Saint-Gaudens gave me a cast of his medallion of Bastien-Lepage, and wrote to a friend of mine: "Bastien had 'le coeur au métier.' So has Miss Terry, and I will place that saying in the frame that is to replace the present unsatisfactory one." He was very fastidious about this frame and took such a lot of trouble to get it right.
It must have been very irritating to Saint-Gaudens when he fell a victim to that extraordinary official Puritanism which sometimes exercises a petty censorship over works of art in America. The medal that he made for the World's Fair was rejected at Washington because it had on it a beautiful little nude figure of a boy—holding an olive branch—emblematical of young America. I think a commonplace wreath and some lettering were substituted.
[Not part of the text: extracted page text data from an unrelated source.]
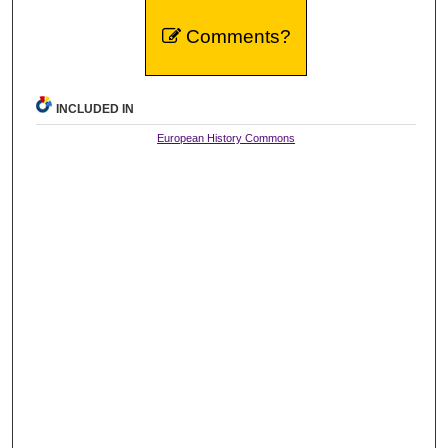
Comments?
INCLUDED IN
European History Commons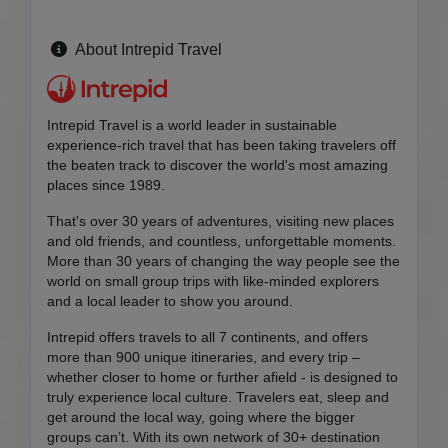
About Intrepid Travel
Intrepid Travel is a world leader in sustainable
experience-rich travel that has been taking travelers off
the beaten track to discover the world's most amazing
places since 1989.
That's over 30 years of adventures, visiting new places
and old friends, and countless, unforgettable moments.
More than 30 years of changing the way people see the
world on small group trips with like-minded explorers
and a local leader to show you around.
Intrepid offers travels to all 7 continents, and offers
more than 900 unique itineraries, and every trip –
whether closer to home or further afield - is designed to
truly experience local culture. Travelers eat, sleep and
get around the local way, going where the bigger
groups can’t. With its own network of 30+ destination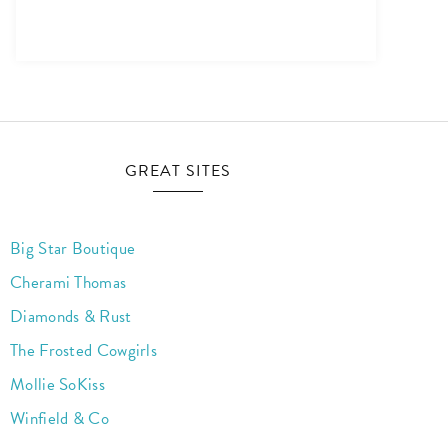
GREAT SITES
Big Star Boutique
Cherami Thomas
Diamonds & Rust
The Frosted Cowgirls
Mollie SoKiss
Winfield & Co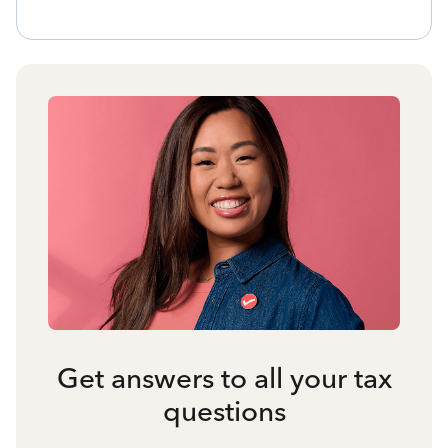
Get answers to all your tax
questions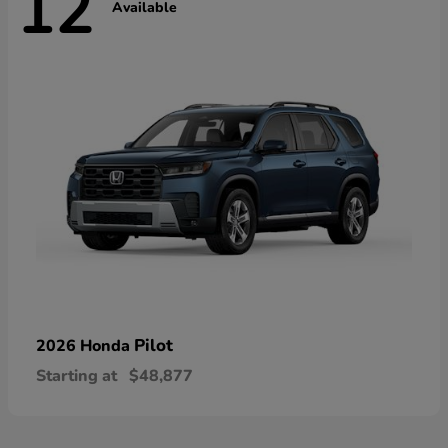
12
Available
Pilot
2026 Honda
Starting at
$48,877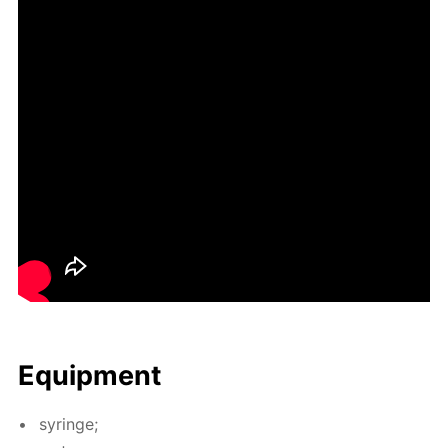
Equip­ment
sy­ringe;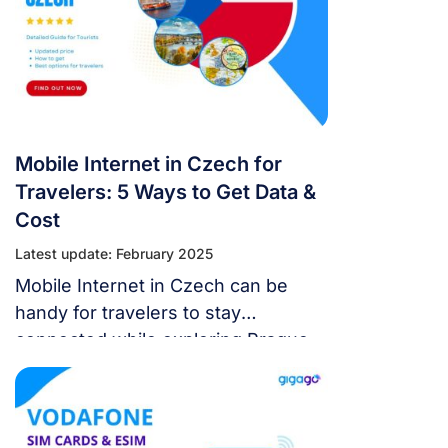
plan for your travel needs.
Mobile Internet in Czech for
Travelers: 5 Ways to Get Data &
Cost
Latest update: February 2025
Mobile Internet in Czech can be
handy for travelers to stay
connected while exploring Prague
and other cities. This guide will
explore 5 affordable ways for
visitors to get mobile data during
their Czech trip.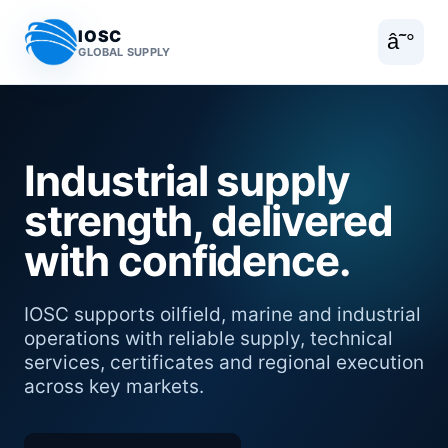
IOSC
â˜°
GLOBAL SUPPLY
Industrial supply
strength, delivered
with confidence.
IOSC supports oilfield, marine and industrial
operations with reliable supply, technical
services, certificates and regional execution
across key markets.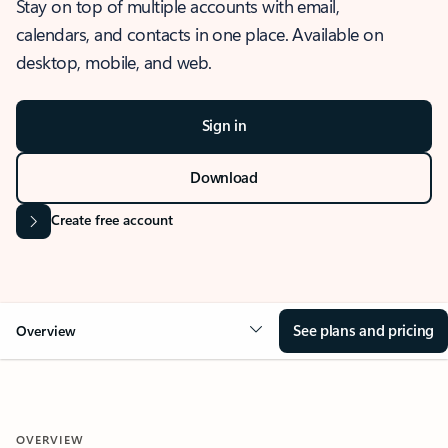
Stay on top of multiple accounts with email,
calendars, and contacts in one place. Available on
desktop, mobile, and web.
Sign in
Download
Create free account
See plans and pricing
Overview
OVERVIEW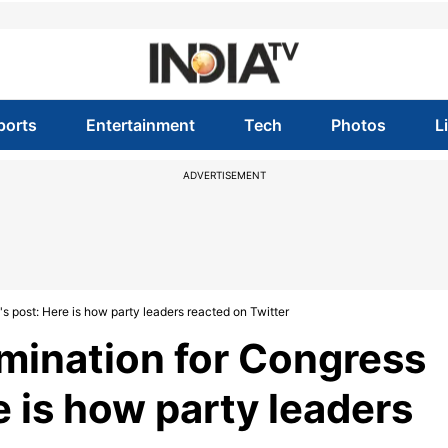
ports
Entertainment
Tech
Photos
L
ADVERTISEMENT
s post: Here is how party leaders reacted on Twitter
omination for Congress
e is how party leaders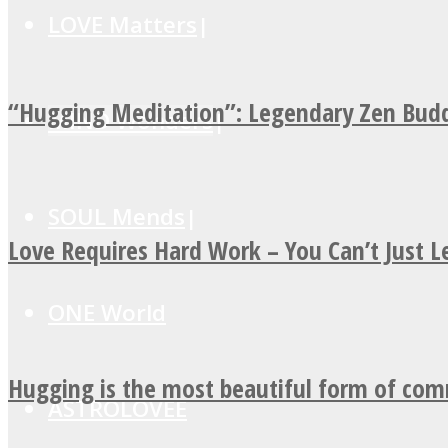
LOVE Matters
“Hugging Meditation”: Legendary Zen Budd
MIND Wonders
SOUL Mends
Love Requires Hard Work – You Can’t Just 
ONE World
Hugging is the most beautiful form of co
ASTROLOVEE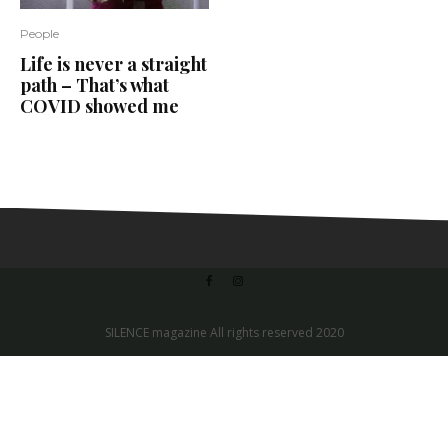
People
Life is never a straight
path – That’s what
COVID showed me
SILENCE magazine All rights reserved 2020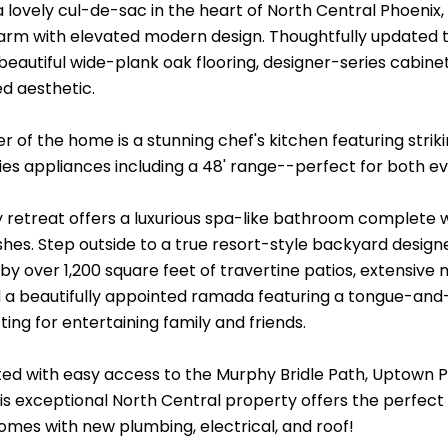
a lovely cul-de-sac in the heart of North Central Phoenix
arm with elevated modern design. Thoughtfully updated
eautiful wide-plank oak flooring, designer-series cabinet
ed aesthetic.
r of the home is a stunning chef's kitchen featuring strik
es appliances including a 48' range--perfect for both eve
 retreat offers a luxurious spa-like bathroom complete w
shes. Step outside to a true resort-style backyard designe
by over 1,200 square feet of travertine patios, extensiv
 a beautifully appointed ramada featuring a tongue-and-
ting for entertaining family and friends.
ated with easy access to the Murphy Bridle Path, Uptown 
his exceptional North Central property offers the perfect b
omes with new plumbing, electrical, and roof!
Saint-Gaudens did the fine bas-relief of Robert Louis Stevenson which was chosen for the monument in St. Giles' Cathedral, Edinburgh. He gave my daughter a medallion cast from this, because he knew that she was a great lover of Stevenson. The bas-relief was dedicated to his friend, Joe Evans. I knew Saint-Gaudens first through Joe Evans, an artist who, while he lived, was to me and to my daughter the dearest of all in America. His character was so fine and noble—his nature so perfect. Many were the birthday cards he did for me, original in design, beautiful in execution.
Whatever he did, he put the best of himself into it. I wrote this in my diary the year he died:
"I heard on Saturday that our dear Joe Evans is dangerously ill. Yesterday came the worst news. Joe was not happy, but he was just heroic, and this world wasn't half good enough for him. I wonder if he has gone to a better. I keep on getting letters about him. He seems to have been so glad to die. It was like a child's funeral, I am told, and all his American friends seem to have been there—Saint-Gaudens, Taber, etc. A poem about the dear fellow by Mr. Gilder has one very good line in which he says the grave 'might snatch a brightness from his presence there.' I thought that was very happy, the love of light and gladness being the most remarkable thing about him, the dear sad Joe."
Robert Taber
Robert Taber, dear, and rather sad too, was a great friend of Joe's. They both came to me first in the shape of a little book in which was inscribed: "Never anything can be amiss when simpleness and duty tender it." "Upon this hint I spake," the book began. It was all the work of a few boys and girls who from the gallery of the Star Theatre, New York, had watched Irving's productions and learned to love him and me. Joe Evans had done a lovely picture by way of frontispiece of a group of eager heads hanging over the gallery's edge, his own and Taber's among them. Eventually Taber came to England and acted with Henry Irving in "Peter the Great" and other plays.
Like his friend Joe, he too was heroic. His health was bad and his life none too happy—but he struggled on. His career was cut short by consumption and he died in the Adirondacks in 1904.
I cannot speak of all my friends in America, or anywhere, for the matter of that, individually. My personal friends are so many, and they are all wonderful—wonderfully staunch to me! I have "tried" them so, and they have never given me up as a bad job.